====== Supplied records ======

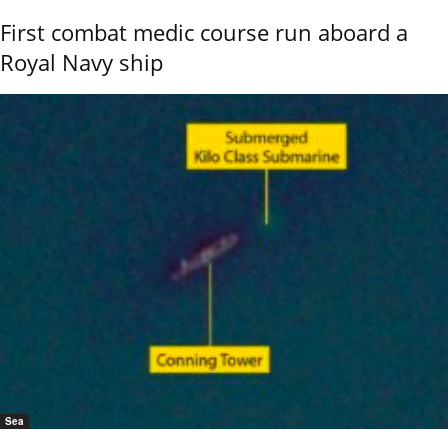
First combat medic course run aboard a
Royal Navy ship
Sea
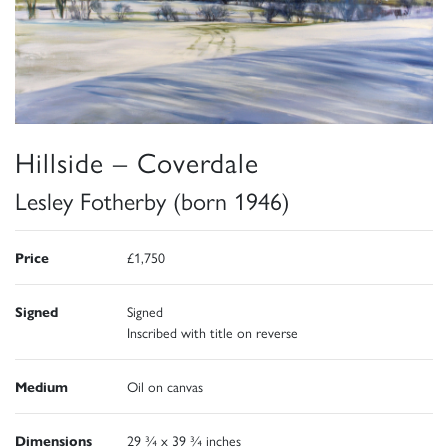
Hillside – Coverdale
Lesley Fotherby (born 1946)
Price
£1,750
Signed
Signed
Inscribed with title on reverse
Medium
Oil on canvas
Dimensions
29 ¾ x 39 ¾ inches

======

Could you copy out the text of every entry above word for word, leaving the pictures out of your answer?

First combat medic course run aboard a
Royal Navy ship
Sea
Hillside – Coverdale
Lesley Fotherby (born 1946)
Price
£1,750
Signed
Signed
Inscribed with title on reverse
Medium
Oil on canvas
Dimensions
29 ¾ x 39 ¾ inches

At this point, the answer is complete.